Integrating the Machine Learning Framework to Decipher Ozone Control Strategies in Coastal Regions: From Seasonal Management to Source Interaction Effects.
Journal:
Environmental pollution (Barking, Essex : 1987)
Published Date:
Jul 2, 2026
Abstract
Ground-level ozone (O3) pollution poses escalating challenges to urban air quality management, yet the nonlinear mechanisms governing its formation in complex coastal environments remain insufficiently characterized. This study develops an interpretable machine learning framework integrating Extreme Gradient Boosting (XGBoost), SHapley Additive exPlanations (SHAP), and Positive Matrix Factorization (PMF) to conduct a comprehensive attribution analysis of O3 formation in Hong Kong from 2020 to 2024. Annual mean O3 concentrations increased by 8% over the study period, reaching a record high of 77.1 μg/m3 in 2024, with pronounced seasonal peaks in autumn (95.1 μg/m3 in October). SHAP-based attribution revealed that meteorological factors dominate O3 variability, contributing 62.2% of the total predictive importance, with surface solar radiation (SSR) identified as the primary modulator. A critical synergistic mechanism was identified: under high SSR level (> 18 MJ/m2), elevated particulate matter concentrations were associated with enhanced atmospheric oxidative capacity under light-enhanced heterogeneous reactions, corresponding to a nonlinear escalation of O3. Seasonal attribution further demonstrated that transport driven by wind governs spring O3 dynamics, while photochemical production dominates autumn exceedances and regional advection intensifies during winter. By integrating PMF-derived source profiles into the XGBoost model, this study overcomes the linear constraints of traditional ozone formation potential (OFP) methods.

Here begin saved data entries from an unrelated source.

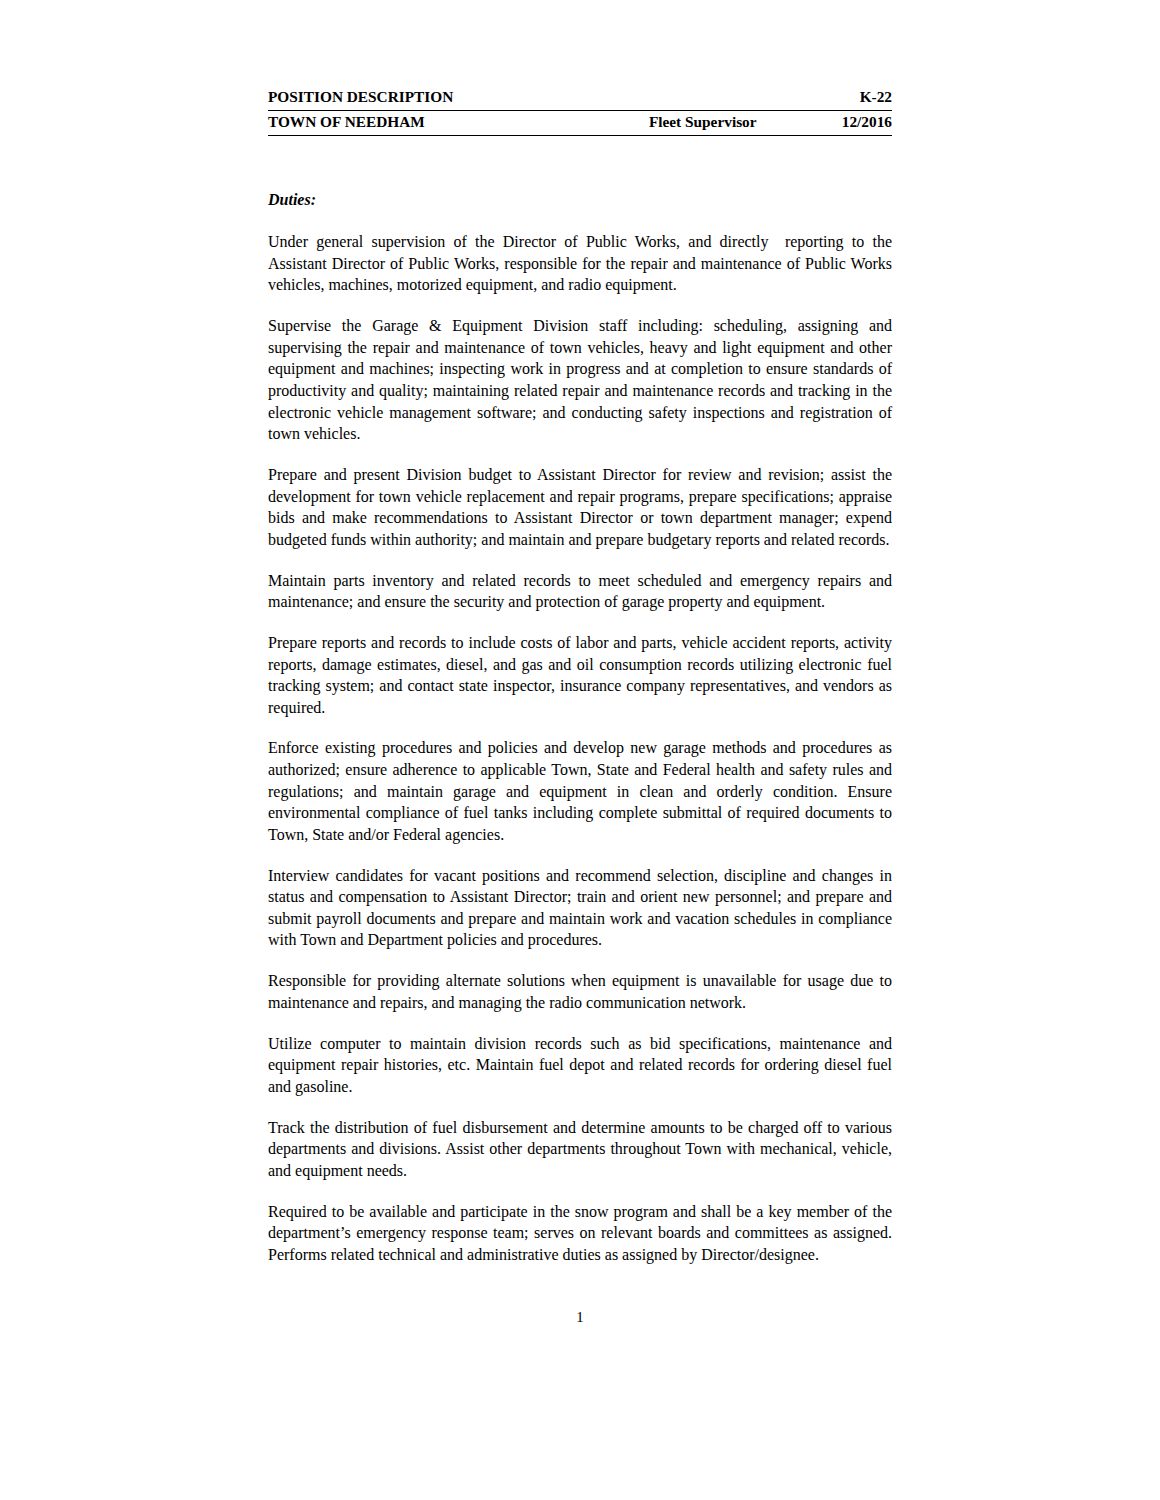| POSITION DESCRIPTION | | K-22 |
| TOWN OF NEEDHAM | Fleet Supervisor | 12/2016 |
Duties:
Under general supervision of the Director of Public Works, and directly reporting to the Assistant Director of Public Works, responsible for the repair and maintenance of Public Works vehicles, machines, motorized equipment, and radio equipment.
Supervise the Garage & Equipment Division staff including: scheduling, assigning and supervising the repair and maintenance of town vehicles, heavy and light equipment and other equipment and machines; inspecting work in progress and at completion to ensure standards of productivity and quality; maintaining related repair and maintenance records and tracking in the electronic vehicle management software; and conducting safety inspections and registration of town vehicles.
Prepare and present Division budget to Assistant Director for review and revision; assist the development for town vehicle replacement and repair programs, prepare specifications; appraise bids and make recommendations to Assistant Director or town department manager; expend budgeted funds within authority; and maintain and prepare budgetary reports and related records.
Maintain parts inventory and related records to meet scheduled and emergency repairs and maintenance; and ensure the security and protection of garage property and equipment.
Prepare reports and records to include costs of labor and parts, vehicle accident reports, activity reports, damage estimates, diesel, and gas and oil consumption records utilizing electronic fuel tracking system; and contact state inspector, insurance company representatives, and vendors as required.
Enforce existing procedures and policies and develop new garage methods and procedures as authorized; ensure adherence to applicable Town, State and Federal health and safety rules and regulations; and maintain garage and equipment in clean and orderly condition. Ensure environmental compliance of fuel tanks including complete submittal of required documents to Town, State and/or Federal agencies.
Interview candidates for vacant positions and recommend selection, discipline and changes in status and compensation to Assistant Director; train and orient new personnel; and prepare and submit payroll documents and prepare and maintain work and vacation schedules in compliance with Town and Department policies and procedures.
Responsible for providing alternate solutions when equipment is unavailable for usage due to maintenance and repairs, and managing the radio communication network.
Utilize computer to maintain division records such as bid specifications, maintenance and equipment repair histories, etc. Maintain fuel depot and related records for ordering diesel fuel and gasoline.
Track the distribution of fuel disbursement and determine amounts to be charged off to various departments and divisions. Assist other departments throughout Town with mechanical, vehicle, and equipment needs.
Required to be available and participate in the snow program and shall be a key member of the department’s emergency response team; serves on relevant boards and committees as assigned. Performs related technical and administrative duties as assigned by Director/designee.
1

The SHAP framework attributed 26.8% greater importance to secondary volatile organic compounds (VOCs) formation than OFP estimates, demonstrating that primary-reactivity-based approaches systematically underestimate secondary transformation pathways in oxidatively active coastal atmospheres. Solvent usage was identified as the dominant anthropogenic VOC source (25% contribution). Therefore, priority should be given to reducing reactive solvent-related VOCs from coating, printing, cleaning, and industrial solvent-use processes, together with coordinated control of industrial emissions to suppress source-level synergies in O3 formation. These findings provide a scientifically robust, mechanistically interpretable foundation for precision ozone mitigation strategies in the Guangdong-Hong Kong-Macao Greater Bay Area.